Using the wrapper function:

image

Using the plot(simulateResiduals(model, nsim = 1000)) function:

image

The latter shows a much better QQ-plot than the wrapper function does, and one could deem the second plot to show a relatively nice fit (apart from the KS test) compared to the first plot.

I am not able to decipher where this difference comes from and which plot-method would be better to ‘trust’. I believe this has something to do with the createDHARMa function.

Also, I read on your github that you have been working together with the creator of the GLMMadaptive package, so, perhaps, the wrapper function is absolete now? Could you help me to point out which model-plot function would be best to use, working with MixMod objects and what leads to the differences of the plots?

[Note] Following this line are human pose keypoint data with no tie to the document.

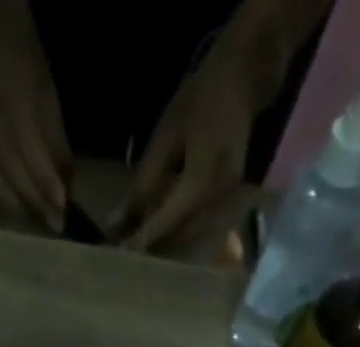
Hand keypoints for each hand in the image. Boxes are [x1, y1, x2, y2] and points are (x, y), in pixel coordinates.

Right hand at [0, 4, 69, 230]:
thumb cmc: (27, 72)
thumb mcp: (49, 101)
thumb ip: (56, 145)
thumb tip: (67, 188)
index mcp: (15, 107)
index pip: (33, 156)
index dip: (47, 184)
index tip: (62, 208)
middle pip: (12, 176)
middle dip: (35, 203)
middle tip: (52, 224)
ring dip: (15, 211)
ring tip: (32, 223)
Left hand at [114, 54, 257, 252]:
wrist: (243, 81)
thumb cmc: (199, 101)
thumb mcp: (165, 138)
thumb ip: (142, 183)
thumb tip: (116, 223)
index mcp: (203, 177)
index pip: (168, 219)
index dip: (144, 237)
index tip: (121, 253)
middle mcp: (218, 197)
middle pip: (181, 237)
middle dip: (154, 247)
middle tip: (126, 253)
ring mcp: (227, 202)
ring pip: (191, 238)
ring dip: (166, 246)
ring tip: (140, 246)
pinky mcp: (229, 203)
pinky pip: (200, 229)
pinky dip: (179, 235)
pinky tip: (161, 234)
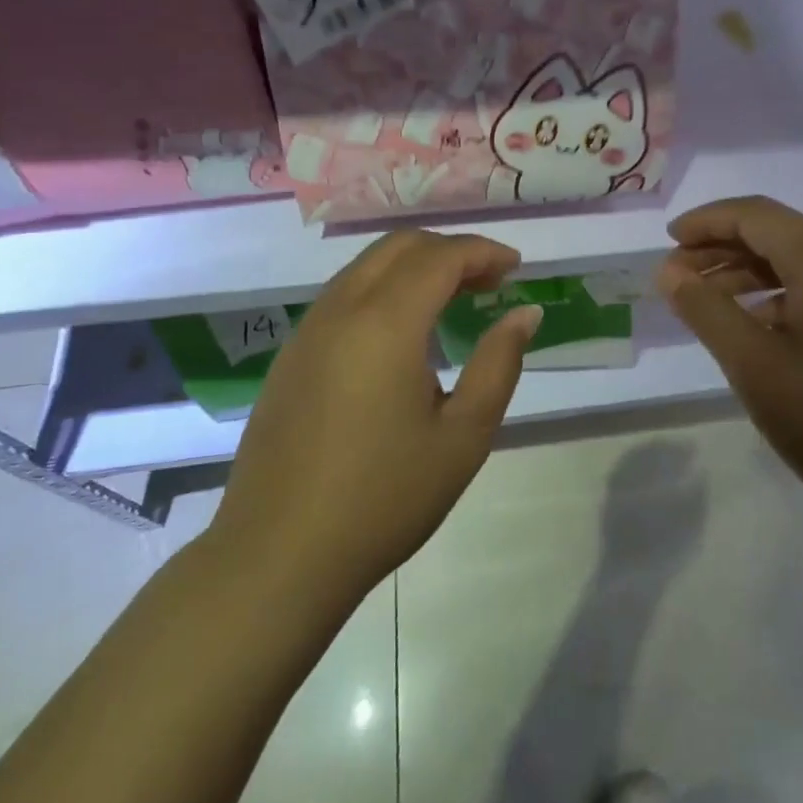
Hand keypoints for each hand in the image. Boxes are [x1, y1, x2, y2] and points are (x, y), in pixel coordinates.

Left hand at [208, 230, 540, 614]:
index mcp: (385, 323)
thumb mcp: (463, 437)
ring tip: (453, 299)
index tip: (516, 268)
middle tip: (489, 281)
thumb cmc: (384, 498)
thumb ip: (499, 364)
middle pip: (399, 246)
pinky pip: (344, 294)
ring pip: (367, 265)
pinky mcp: (291, 355)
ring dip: (414, 266)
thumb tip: (524, 313)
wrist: (278, 557)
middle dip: (450, 250)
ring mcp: (308, 330)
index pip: (441, 256)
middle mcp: (341, 310)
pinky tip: (402, 332)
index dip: (484, 252)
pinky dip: (383, 288)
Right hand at [656, 197, 802, 531]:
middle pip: (776, 233)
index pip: (754, 215)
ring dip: (748, 273)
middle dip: (722, 248)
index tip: (667, 243)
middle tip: (678, 277)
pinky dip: (778, 295)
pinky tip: (756, 326)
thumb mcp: (754, 364)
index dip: (705, 222)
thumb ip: (706, 309)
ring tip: (707, 302)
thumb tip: (669, 271)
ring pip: (798, 262)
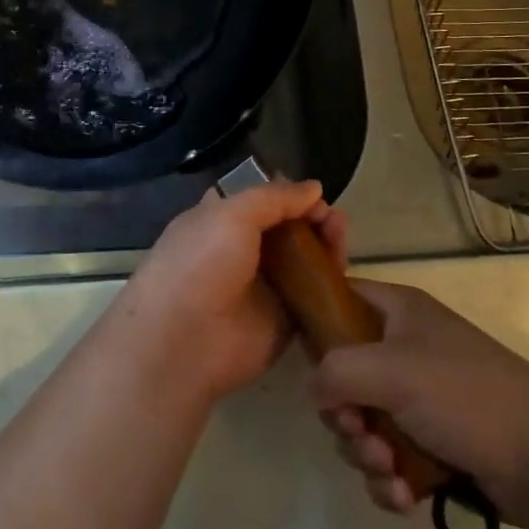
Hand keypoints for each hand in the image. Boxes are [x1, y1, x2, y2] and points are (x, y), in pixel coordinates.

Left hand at [120, 180, 347, 403]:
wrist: (185, 340)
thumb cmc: (201, 263)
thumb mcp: (232, 214)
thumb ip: (274, 198)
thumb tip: (314, 188)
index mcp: (219, 221)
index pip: (259, 202)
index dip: (286, 194)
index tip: (313, 194)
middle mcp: (241, 252)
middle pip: (286, 229)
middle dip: (311, 218)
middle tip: (334, 218)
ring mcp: (263, 287)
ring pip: (303, 260)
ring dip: (325, 243)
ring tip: (341, 232)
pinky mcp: (283, 320)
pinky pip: (312, 296)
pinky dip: (330, 281)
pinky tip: (343, 267)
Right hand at [307, 280, 528, 528]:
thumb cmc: (466, 396)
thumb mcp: (391, 371)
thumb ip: (336, 371)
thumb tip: (312, 389)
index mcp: (398, 311)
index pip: (341, 298)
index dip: (318, 324)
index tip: (308, 362)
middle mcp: (404, 348)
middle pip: (344, 374)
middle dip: (345, 414)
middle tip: (358, 432)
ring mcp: (420, 399)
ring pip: (364, 424)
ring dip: (366, 454)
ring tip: (389, 471)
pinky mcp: (434, 445)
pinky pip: (389, 459)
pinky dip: (389, 479)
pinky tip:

florianhartig commented 1 month ago

Hi,

thanks for bringing this to my attention! I suspect the differences come from different defaults for type = c("subject_specific", "mean_subject") in DHARMa and the glmmAdaptive function.

I will have to check in more detail which settings exactly make more sense. My initial reaction is that subject-specific is likely fine for simulations, but extractions of predictions as

fits <- fitted(object, type = type)

in the glmmAdaptive function may be a problem for the reasons discussed in #43.